Italian doctor uses stem cells to construct vagina
For the first time, an Italian doctor has constructed vaginas for two women using an enzyme to break down their own vaginal cells into stem cells, which were then used to build vaginal tissue. Both women were born with a rare congenital condition marked by the absence of a vagina.
Dr. Cinzia Marchese of Rome’s Policlinico Umberto I hospital, giving details of the operations on Wednesday, told Reuters a 28-year-old woman who underwent the first operation a year ago now has a healthy vagina. “She has got married and is living a normal life,” said Marchese, whose study has been published in the journal Human Reproduction.
The second operation was carried out on a 17-year-old girl on Tuesday. Cells were taken by biopsy from the area where her vagina should grow and were used to grow mucosal tissue.
The two women had Mayer-Von Rokitansky-Kuster-Hauser Syndrome (MRKHS), which affects an estimated one in 4,000 to 5,000 female infants. Girls with this syndrome often have a normal uterus, ovaries and external secondary sexual organs such as breasts, but because they have no vagina, they cannot have sexual intercourse or give birth.
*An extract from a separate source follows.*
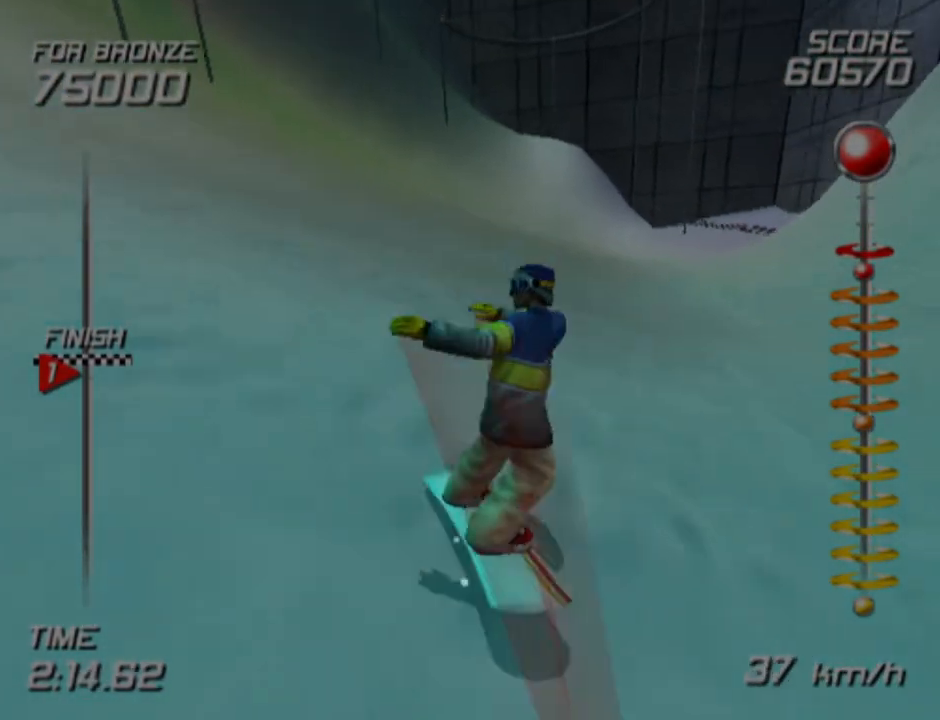
{"buttons": ["DPAD_LEFT"], "left_stick": "center", "right_stick": "center", "events": []}
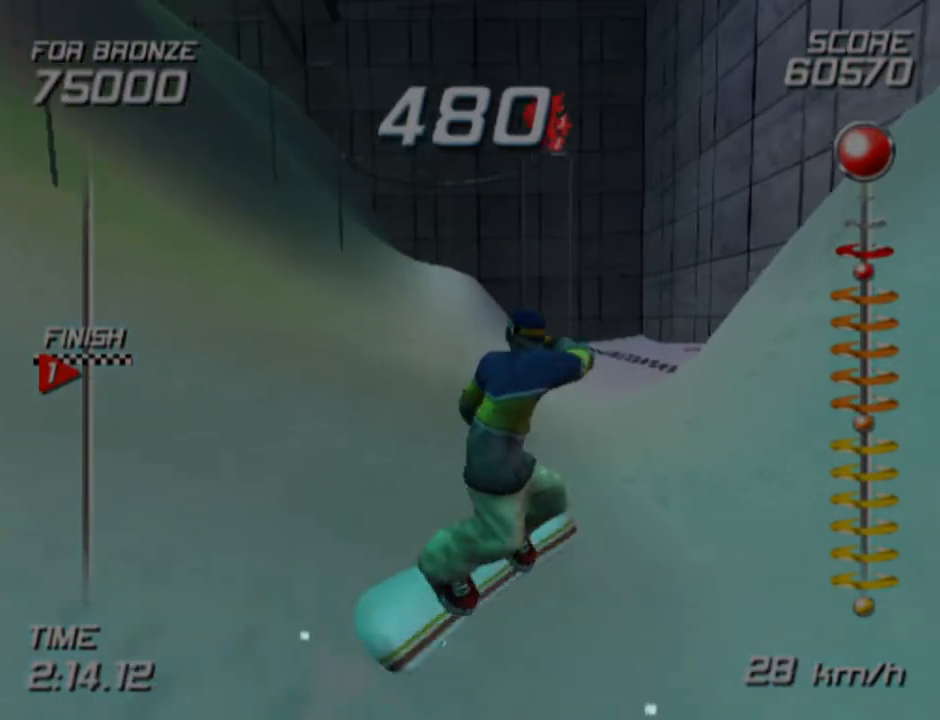
{"buttons": [], "left_stick": "center", "right_stick": "center", "events": [[167, "DPAD_LEFT", "up"]]}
“Usually the syndrome is diagnosed when they are young and they try to have sexual intercourse for the first time and it hurts,” said Marchese.
Often embarrassed to talk about it with their parents, MRKHS patients often “live the rest of their lives with no normal sexual life, even though they are normal women with normal feelings”, she said.
So far, surgeons have been able to correct the condition by reconstructing a vagina out of grafted skin or from intestinal tissue, but the surgery is highly invasive, lengthy and painful. And it takes a long time to grow a normal mucosal wall.
Such women, if they have healthy ovaries, have been able to achieve pregnancy by artificial insemination but would then need a surrogate mother to carry the fertilized eggs and give birth.
“What we do is to take a little biopsy of 0.5 cm from the place the vagina should be,” Marchese said. They used an enzyme to break down the tissue and then let the stem cells, generate new, mucosal tissue on their own.
It took about 15 days to get a thick enough layer to transplant into the patients, Marchese said.
Marchese, a professor of clinical pathology and biotechnology, studied the use of stem cells to build sheets of skin in vitro to provide skin grafts for burn victims at Harvard Medical School with the technique’s pioneer, Howard Green.
“When I came back to Italy I modified this technique for mucosal vagina tissue,” she said, adding that its success could be good news for women with cancer and other vaginal disorders.